COMPARING DIFFERENT MACHINE LEARNING OPTIONS TO MAP BARK BEETLE INFESTATIONS IN REPUBLIC OF CROATIA
This paper presents different approaches to map bark beetle infested forests in Croatia. Bark beetle infestation presents threat to forest ecosystems and due to large unapproachable area presents difficulties in mapping infested areas. This paper will analyse available machine learning options in open-source software such as QGIS and SAGA GIS. All options will be performed on Copernicus data, Sentinel 2 satellite imagery. Machine learning and classification options that will be explored are maximum likelihood classifier, minimum distance, artificial neural network, decision tree, K Nearest Neighbour, random forest, support vector machine, spectral angle mapper and Normal Bayes. Maximum likelihood algorithm is considered the most accurate classification scheme with high precision and accuracy, and because of that it is widely used for classifying remotely sensed data.
Maximum likelihood classification is method for determining a known class of distributions as the maximum for a given statistic. An assumption of normality is made for the training samples. During classifications all unclassified pixels are assigned to each class based on relative probability (likelihood) of that pixel occurring within each category’s probability density function.
Minimum distance classification is probably the oldest and simplest approach to pattern recognition, namely template matching. In a template matching we choose class or pattern to be recognized, such as healthy vegetation. Unknown pattern is then classified into the pattern class whose template fits best the unknown pattern. Unknown distribution is classified into the class whose distribution function is nearest (minimum distance) to the unknown distribution in terms of some predetermined distance measure.
A decision tree is a decision support tool that uses a decision tree model and its possible consequences, including the outcomes of random events, resource costs, and benefits. It's a way of representing an algorithm that contains only conditional control statements. Decision trees are commonly used in operations research, particularly in decision analysis to identify the strategy most likely to achieve a goal, but they are also a popular tool in machine learning.
K Nearest Neighbour is a simple algorithm that stores all the available cases and classifies the new data or case based on a similarity measure. It is mostly used to classifies a data point based on how its neighbours are classified.
Random forests or random decision forests is an ensemble learning method for classification, regression and other tasks that operates by constructing a multitude of decision trees at training time. For classification tasks, the output of the random forest is the class selected by most trees. For regression tasks, the mean or average prediction of the individual trees is returned.

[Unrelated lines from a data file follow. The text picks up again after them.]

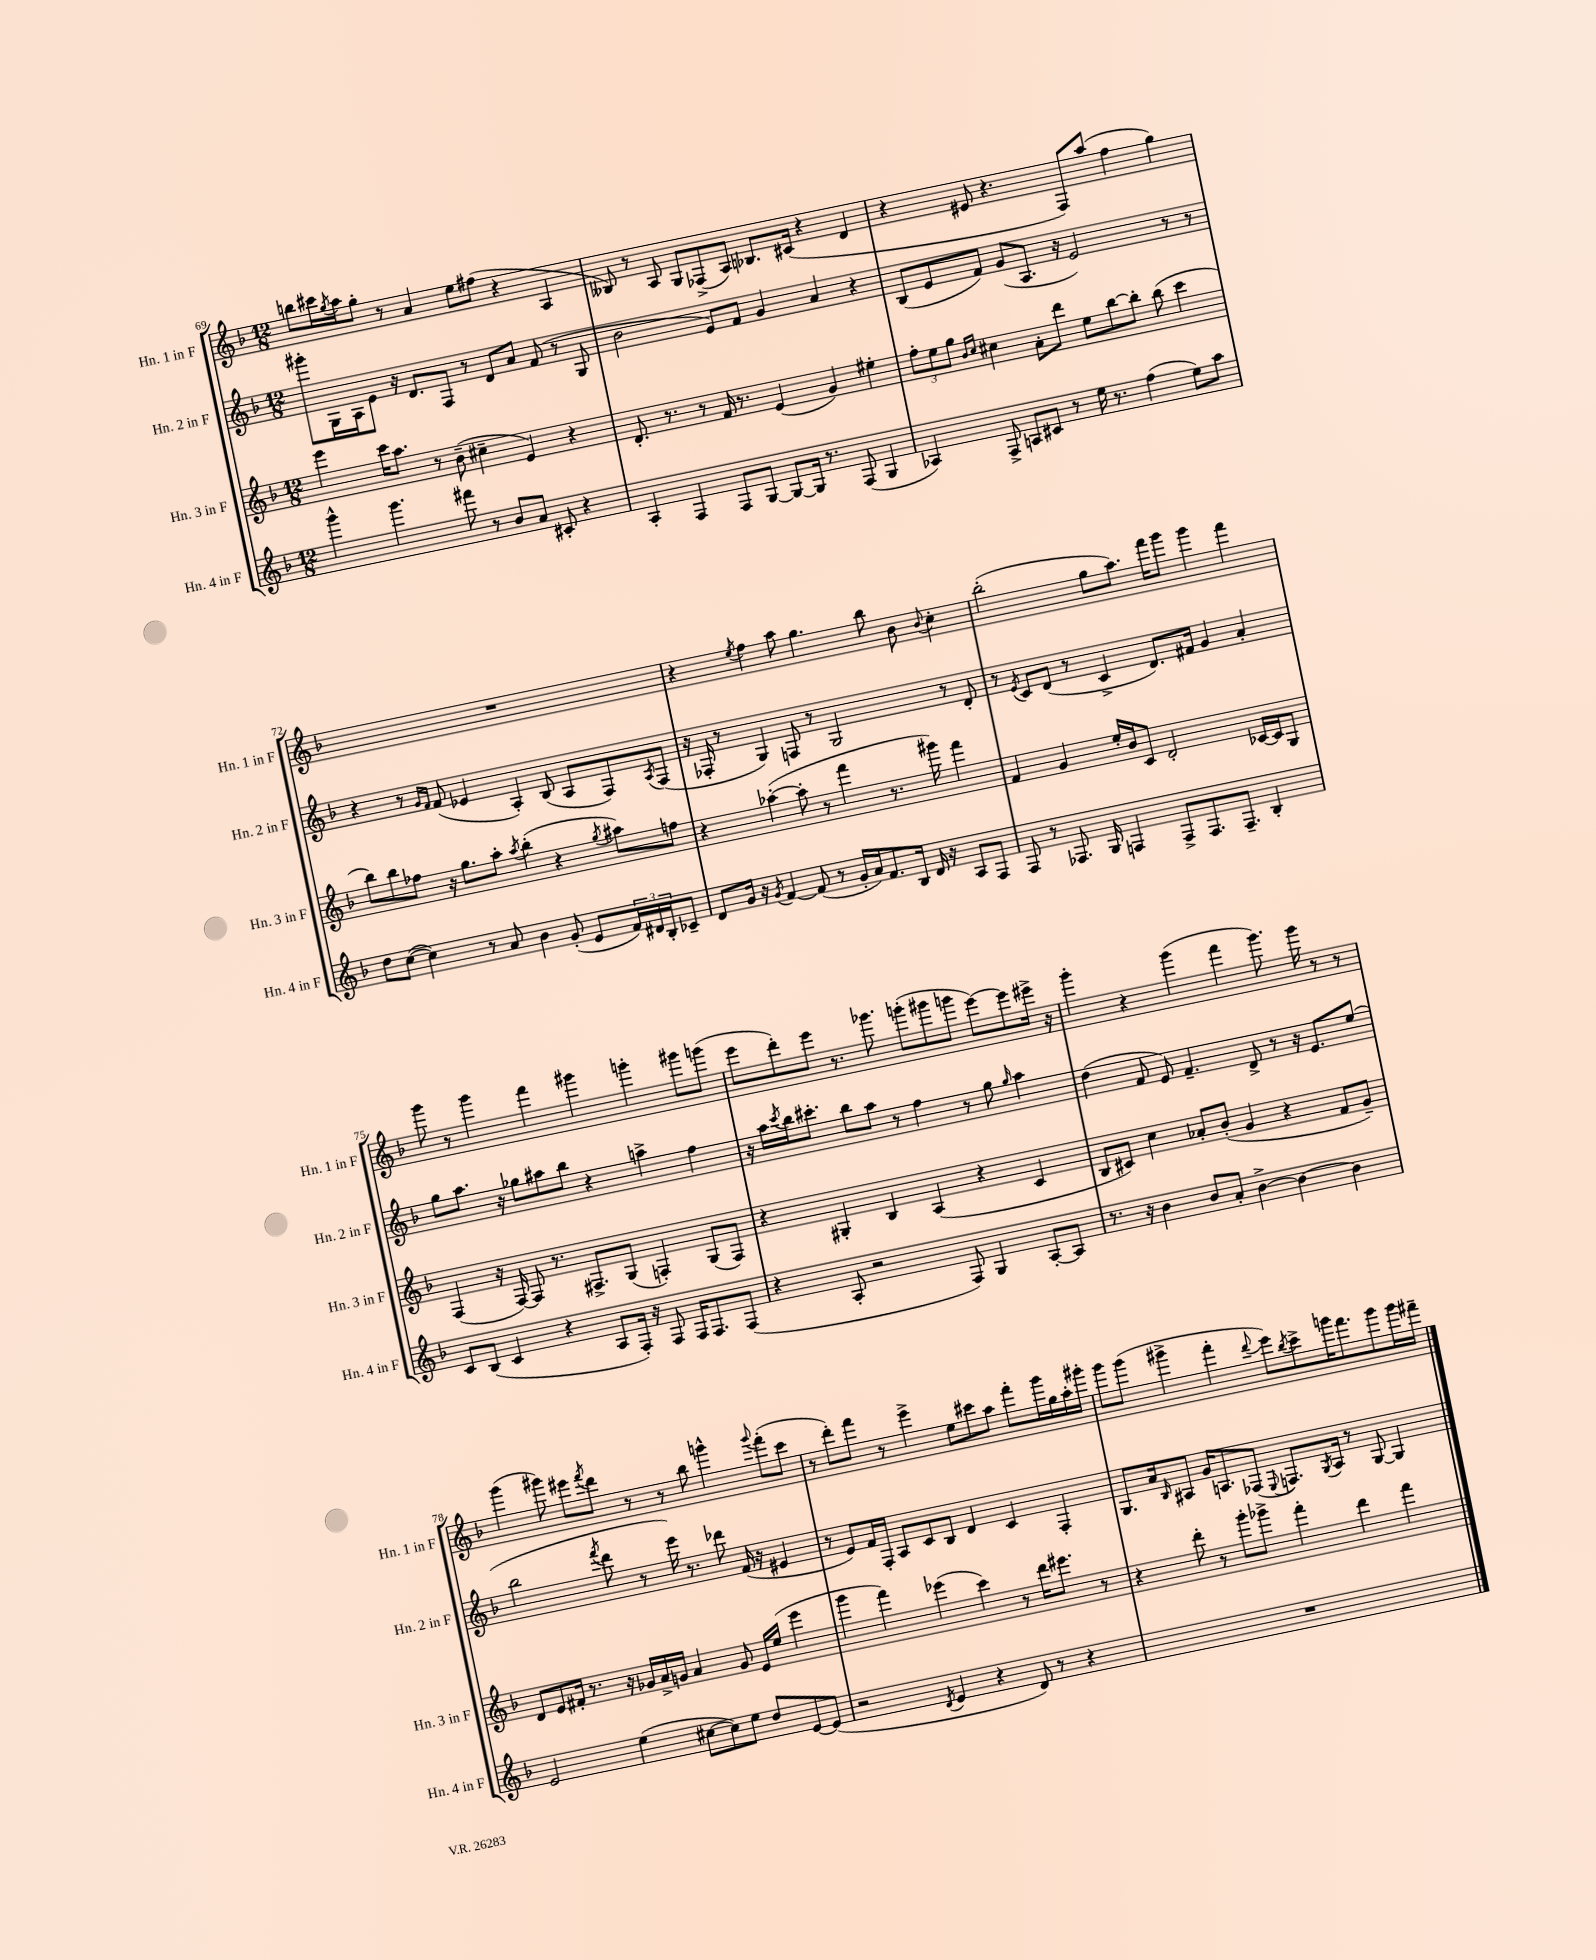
<<
\new StaffGroup <<
\new Staff = "s0" \with { instrumentName = "Hn. 1 in F" shortInstrumentName = "Hn. 1 in F" } {
    \clef treble \key f \major \numericTimeSignature \time 12/8
    b''8 cis'''16 \acciaccatura { g''8 } a''16 g''8-. r8 a'4 e''8 fis''8( r4 a4 |
    beses8) r8 a8 g8 fes8->( a8) bes8. cis'16( r4 d'4 |
    r4 eis'8 r4. f8) a''8( f''4 g''4) |
    R1. |
    r4 \acciaccatura { e''8 } f''4 a''8 g''4. bes''8 bes'8 \appoggiatura { bes'8 } c''4-. |
    bes''2-.( g''8 a''8.) f'''16 g'''8 g'''4 f'''4 |
    g'''8 r8 g'''4 f'''4 gis'''4 g'''4-. gis'''8 g'''8( |
    e'''8 d'''8-.) e'''8 r8. ges'''8. g'''8-.( gis'''8 g'''8 e'''8~) e'''8 eis'''16-> r16 |
    g'''4-. r4 g'''4( f'''4 g'''8.) g'''16 r8 r8 |
    g'''4( gis'''8) eis'''8 \acciaccatura { f'''8 } d'''8 r8 r8 bes''8 g'''4-^ \appoggiatura { g'''8 } f'''8-.( c'''8 |
    r8 d'''8-.) f'''8 r8 e'''4-> e''8 cis'''8 a''8 f'''8-. g'''16 g''16 a''16-. gis'''16-. |
    g'''8 g'''8( gis'''4-> f'''4-. \appoggiatura { d'''8 } e'''8) \acciaccatura { bes''8 } c'''8-> g'''16 f'''8. g'''8 g'''16 fis'''16-- \bar "|." |
}
\new Staff = "s1" \with { instrumentName = "Hn. 2 in F" shortInstrumentName = "Hn. 2 in F" } {
    \clef treble \key f \major \numericTimeSignature \time 12/8
    gis'''8-. g16 a16 e'8 r16 d'8. f8 r8 d'8 a'8 f'8( r8 g8 |
    bes'2 e'8) f'8 g'4 a'4 r4 |
    bes8( e'8 f'8) g'8( a8. r16 e'2) r8 r8 |
    r4 r8 \grace { g'16 f'16 } f'8( ees'4 a4-.) bes8( a8 f8) \acciaccatura { a8 } f8( |
    r16 fes16-. r8 g4) f8 r8 g2 r8 d'8-. |
    r8 \acciaccatura { e'8 } c'8 d'8( r8 c'4-> d'8.) fis'16 g'4 a'4-. |
    g''8 a''8. r16 ges''8 ais''8 bes''8 r4 a''4-> f''4 |
    r16 a''16 \acciaccatura { c'''8 } bes''16 cis'''8.-. bes''8 a''8 r8 f''4 r8 g''8 \grace { g''16 } a''4 |
    d''4( f'8 e'8) f'4.-- d'8-> r8 r16 e'8. e''8( |
    bes''2 \acciaccatura { f'''8 } d'''8 r8 e'''16) r8. des'''8 f'16( r16 eis'4 |
    r8 e'8) f'16 f16-. a8 c'8 bes8 d'4 c'4 f4-. |
    g8. a'16 \grace { bes16 } ais8 g'16 a8. fes8( \appoggiatura { e8 } f8.) \acciaccatura { g8 } a16 r8 g8~ g4 \bar "|." |
}
\new Staff = "s2" \with { instrumentName = "Hn. 3 in F" shortInstrumentName = "Hn. 3 in F" } {
    \clef treble \key f \major \numericTimeSignature \time 12/8
    e'''4 c'''16 a''8. r8 bes'8--( cis''4-- e'4) r4 |
    d'8.-. r8. r8 f'16 r8. e'4( g'4) eis''4-. |
    \tuplet 3/2 { f''8-. e''8 g''8 } \grace { bes'16 c''16 } cis''4 a'8-. d'''8 e''8 bes''8~ bes''8-. bes''8( c'''4 |
    bes''8) bes''8 fes''8 r16 g''8. a''8-. \acciaccatura { a''8 } bes''4-.( r4 \acciaccatura { g''8 } ais''8) f''8 |
    r4 aes''4~-.( aes''8-. r8 f'''4 r8. gis'''16) f'''4 |
    f'4 g'4 e''16-. bes'16 c'8 d'2-. ces'16~ ces'16 g8 |
    f4( r16 f16~) f8 r8. fis8.-> g8( f4-.) g8( f8) |
    r4 gis4-. bes4 a4( r4 c'4 |
    bes8 cis'8) c''4 aes'8-. bes'8-.( g'4 r4 f'8 g'8--) |
    d'8 e'8 fis'16-. r8. r16 ges'16 a'16-> g'16 a'4 g'8 e'16 e''16( e'''4 |
    g'''4 f'''4) ees'''4( c'''4) r8 d'''16 eis'''8. r8 |
    r4 d'''8-. r8 g'''8-. ges'''8-> f'''4-. d'''4 f'''4 \bar "|." |
}
\new Staff = "s3" \with { instrumentName = "Hn. 4 in F" shortInstrumentName = "Hn. 4 in F" } {
    \clef treble \key f \major \numericTimeSignature \time 12/8
    g'''4-^ g'''4. fis'''8 r8 bes'8 a'8 cis'8-. r4 |
    a4-. f4 f8 g8~ g8~ g16 r8. f8( g4 |
    aes4) f8-> a8 cis'8 r8 e''16 r8. f''4( e''8) a''8 |
    d''8 c''8~( c''4) r8 a'8 bes'4 g'8-.( e'8 \tuplet 3/2 { f'16) dis'16 bes16-. } ces'8-- |
    d'8 g'16 r16 \acciaccatura { g'8 } f'4~ f'8( r8 g'16-. a'16) f'8. bes16 d'16 r16 a8 f8 |
    f8 r8 fes8. g16 f4 f8-> f8. f8.-- bes4-. |
    c'8 bes8( c'4 r4 a8 f16-.) r16 f8 f16 f8. f8( |
    r4 a8-. r2 f8) g4 a8~-. a8 |
    r8. r16 bes'4 bes'8 a'8-. bes'4~-> bes'4~ bes'4 |
    e'2 e''4( cis''8~ cis''8) e''8 d''8 e'8~ e'8( |
    r2 \acciaccatura { d'8 } e'4 r4 d'8) r8 r4 |
    R1. \bar "|." |
}
>>
>>
\layout { \context { \Score currentBarNumber = #69 } }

Support vector machines (SVM) are supervised learning models with associated learning algorithms that analyse data for classification and regression analysis. SVMs are one of the most robust prediction methods, being based on statistical learning frameworks. Given a set of training examples, each marked as belonging to one of two categories, a SVM training algorithm builds a model that assigns new examples to one category or the other, making it a non-probabilistic binary linear classifier.

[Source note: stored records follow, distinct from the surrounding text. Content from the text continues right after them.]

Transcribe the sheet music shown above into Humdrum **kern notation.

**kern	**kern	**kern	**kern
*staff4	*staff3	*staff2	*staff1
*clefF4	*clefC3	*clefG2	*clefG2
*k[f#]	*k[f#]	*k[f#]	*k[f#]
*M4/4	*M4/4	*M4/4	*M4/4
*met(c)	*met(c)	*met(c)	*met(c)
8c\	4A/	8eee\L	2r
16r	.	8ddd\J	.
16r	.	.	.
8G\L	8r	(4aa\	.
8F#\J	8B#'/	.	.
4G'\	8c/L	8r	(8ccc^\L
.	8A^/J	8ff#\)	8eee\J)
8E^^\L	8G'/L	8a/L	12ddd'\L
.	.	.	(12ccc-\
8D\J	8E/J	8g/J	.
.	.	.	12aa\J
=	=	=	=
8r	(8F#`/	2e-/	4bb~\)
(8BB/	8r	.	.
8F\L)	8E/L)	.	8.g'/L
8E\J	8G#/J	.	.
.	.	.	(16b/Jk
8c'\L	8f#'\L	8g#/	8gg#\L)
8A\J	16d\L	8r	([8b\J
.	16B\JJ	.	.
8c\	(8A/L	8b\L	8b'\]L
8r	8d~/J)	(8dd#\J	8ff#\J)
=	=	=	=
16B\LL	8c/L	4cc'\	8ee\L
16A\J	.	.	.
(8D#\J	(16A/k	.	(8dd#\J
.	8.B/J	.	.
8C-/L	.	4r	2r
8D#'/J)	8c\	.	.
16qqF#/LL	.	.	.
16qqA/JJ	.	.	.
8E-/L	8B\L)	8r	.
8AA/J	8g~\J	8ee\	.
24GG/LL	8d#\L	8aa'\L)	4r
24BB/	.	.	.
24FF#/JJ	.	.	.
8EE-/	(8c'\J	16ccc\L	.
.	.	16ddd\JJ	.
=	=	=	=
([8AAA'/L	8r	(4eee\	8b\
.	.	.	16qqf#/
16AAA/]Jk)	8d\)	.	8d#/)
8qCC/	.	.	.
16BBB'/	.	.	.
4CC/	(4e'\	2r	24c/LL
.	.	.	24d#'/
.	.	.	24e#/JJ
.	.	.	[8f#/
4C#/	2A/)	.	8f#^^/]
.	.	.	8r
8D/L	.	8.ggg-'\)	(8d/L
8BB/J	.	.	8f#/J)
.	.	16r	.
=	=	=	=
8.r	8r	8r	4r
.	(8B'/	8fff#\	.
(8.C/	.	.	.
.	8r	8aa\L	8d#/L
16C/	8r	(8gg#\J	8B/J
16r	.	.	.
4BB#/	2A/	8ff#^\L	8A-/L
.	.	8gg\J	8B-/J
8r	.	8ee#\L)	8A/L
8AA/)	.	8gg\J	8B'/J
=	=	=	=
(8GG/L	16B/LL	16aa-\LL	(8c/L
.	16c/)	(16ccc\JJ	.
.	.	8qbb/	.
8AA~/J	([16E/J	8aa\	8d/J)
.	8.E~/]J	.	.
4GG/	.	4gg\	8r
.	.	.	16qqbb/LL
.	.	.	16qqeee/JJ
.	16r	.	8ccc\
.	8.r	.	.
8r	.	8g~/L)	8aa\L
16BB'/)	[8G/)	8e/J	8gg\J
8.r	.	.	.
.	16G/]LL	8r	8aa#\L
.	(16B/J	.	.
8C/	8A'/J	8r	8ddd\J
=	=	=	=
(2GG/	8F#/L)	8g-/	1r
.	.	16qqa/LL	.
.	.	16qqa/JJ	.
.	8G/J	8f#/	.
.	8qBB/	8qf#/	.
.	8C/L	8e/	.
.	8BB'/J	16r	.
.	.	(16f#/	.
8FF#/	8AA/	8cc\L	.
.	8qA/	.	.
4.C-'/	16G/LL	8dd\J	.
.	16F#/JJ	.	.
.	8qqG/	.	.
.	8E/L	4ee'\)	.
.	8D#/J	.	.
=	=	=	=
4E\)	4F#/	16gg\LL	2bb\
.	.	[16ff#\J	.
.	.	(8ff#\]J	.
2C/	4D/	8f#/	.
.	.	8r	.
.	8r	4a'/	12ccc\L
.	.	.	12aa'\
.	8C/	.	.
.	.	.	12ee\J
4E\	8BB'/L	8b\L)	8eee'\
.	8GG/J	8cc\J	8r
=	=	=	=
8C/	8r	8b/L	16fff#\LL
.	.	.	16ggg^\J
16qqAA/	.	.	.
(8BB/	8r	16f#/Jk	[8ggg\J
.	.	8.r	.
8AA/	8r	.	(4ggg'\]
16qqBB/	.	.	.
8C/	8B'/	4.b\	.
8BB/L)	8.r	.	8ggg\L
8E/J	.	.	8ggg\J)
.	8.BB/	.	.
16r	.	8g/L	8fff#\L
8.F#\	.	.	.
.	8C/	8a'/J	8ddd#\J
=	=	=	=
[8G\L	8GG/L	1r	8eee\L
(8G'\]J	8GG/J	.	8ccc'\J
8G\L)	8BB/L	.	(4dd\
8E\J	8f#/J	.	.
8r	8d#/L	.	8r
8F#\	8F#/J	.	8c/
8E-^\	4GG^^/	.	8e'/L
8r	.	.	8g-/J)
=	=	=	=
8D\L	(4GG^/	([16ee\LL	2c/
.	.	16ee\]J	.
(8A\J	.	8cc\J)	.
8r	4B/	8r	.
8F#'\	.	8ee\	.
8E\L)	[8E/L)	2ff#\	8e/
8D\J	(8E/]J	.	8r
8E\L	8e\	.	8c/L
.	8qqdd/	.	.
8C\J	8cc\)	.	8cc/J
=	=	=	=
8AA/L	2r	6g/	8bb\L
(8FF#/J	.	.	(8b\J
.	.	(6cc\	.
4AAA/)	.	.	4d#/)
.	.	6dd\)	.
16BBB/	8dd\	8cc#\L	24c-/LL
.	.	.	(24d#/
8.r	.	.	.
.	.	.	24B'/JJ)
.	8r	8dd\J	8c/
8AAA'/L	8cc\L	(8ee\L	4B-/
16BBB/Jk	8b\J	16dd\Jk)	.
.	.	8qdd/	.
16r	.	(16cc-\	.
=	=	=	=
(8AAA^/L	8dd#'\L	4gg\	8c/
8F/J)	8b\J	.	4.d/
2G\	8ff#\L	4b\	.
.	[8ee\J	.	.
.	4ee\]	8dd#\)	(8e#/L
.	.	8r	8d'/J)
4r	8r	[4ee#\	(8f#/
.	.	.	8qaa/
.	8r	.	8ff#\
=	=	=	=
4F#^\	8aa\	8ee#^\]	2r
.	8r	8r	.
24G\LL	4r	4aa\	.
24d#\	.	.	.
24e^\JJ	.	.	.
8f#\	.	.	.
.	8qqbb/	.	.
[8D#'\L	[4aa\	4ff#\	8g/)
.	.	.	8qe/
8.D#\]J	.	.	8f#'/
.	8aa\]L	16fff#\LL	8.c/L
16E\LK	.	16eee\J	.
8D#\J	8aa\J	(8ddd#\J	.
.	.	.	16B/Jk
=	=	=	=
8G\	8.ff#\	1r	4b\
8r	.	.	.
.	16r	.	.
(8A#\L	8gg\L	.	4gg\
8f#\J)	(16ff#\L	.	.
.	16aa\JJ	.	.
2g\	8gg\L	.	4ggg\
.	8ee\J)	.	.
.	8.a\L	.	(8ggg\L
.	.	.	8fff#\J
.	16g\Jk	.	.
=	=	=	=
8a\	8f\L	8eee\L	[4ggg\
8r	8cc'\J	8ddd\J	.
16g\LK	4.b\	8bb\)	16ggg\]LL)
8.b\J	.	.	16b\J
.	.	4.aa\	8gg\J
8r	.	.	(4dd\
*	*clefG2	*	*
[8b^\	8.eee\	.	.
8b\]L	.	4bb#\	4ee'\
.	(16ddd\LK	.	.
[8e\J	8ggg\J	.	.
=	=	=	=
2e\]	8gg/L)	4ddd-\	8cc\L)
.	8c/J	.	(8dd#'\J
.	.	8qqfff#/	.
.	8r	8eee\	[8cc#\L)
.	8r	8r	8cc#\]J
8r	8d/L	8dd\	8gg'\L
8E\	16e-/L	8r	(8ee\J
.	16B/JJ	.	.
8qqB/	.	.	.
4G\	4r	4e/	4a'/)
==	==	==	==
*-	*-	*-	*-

Spectral image mapper is a spectral classifier that can determine spectral similarity between image spectra and reference spectra by calculating the angle between the spectra, treating them as vectors in a space with dimensionality equal to the number of bands used each time. Small angles between the two spectrums indicate high similarity, and high angles indicate low similarity.
Bayesian networks (normal Bayes) are a type of probabilistic graphical model that uses Bayesian inference to calculate probability. Bayesian networks aim to model condition dependence by representing conditional dependence by edges in directed graph. Bayesian networks are designed for taking an event that occurred and predicting the likelihood that any one of possible known causes was a factor.
Copernicus, also known as Global Monitoring for Environment and Security (GMES) is a European program for the establishment of European capacity for Earth observation. European Space Agency is developing satellite missions called Sentinels where every mission is based on constellation of two satellites. Main objective of Sentinel-2 mission is land monitoring and it is performed using multispectral instrument. Sentinel-2 mission is active since 2015. Sentinel-2 mission carries multispectral imager (MSI) covering 13 spectral bands. Sentinel 2 mission produces two main products, level-1C and level-2A. Level-1C products are tiles with radiometric and geometric correction applied. Geometric correction includes orthorectification. Level-1C products are projected combining UTM projection and WGS84 ellipsoid. Level-2A products are considered as the mission Analysis Ready Data.
Each method is evaluated with error matrix and each method is compared to each other. A confusion matrix, also known as an error matrix, is a specific table layout that allows visualization of the performance of an algorithm, typically a supervised learning one (in unsupervised learning it is usually called a matching matrix). Each row of the matrix represents the instances in an actual class while each column represents the instances in a predicted class, or vice versa – both variants are found in the literature. The name stems from the fact that it makes it easy to see whether the system is confusing two classes. Each error matrix contains Kappa value. Kappa coefficient is a statistic that is used to measure inter-rater reliability for qualitative (categorical) items. It is generally thought to be a more robust measure than simple percent agreement calculation, as κ considers the possibility of the agreement occurring by chance.
All analyses are performed on data located in Republic of Croatia, Primorsko-goranska county.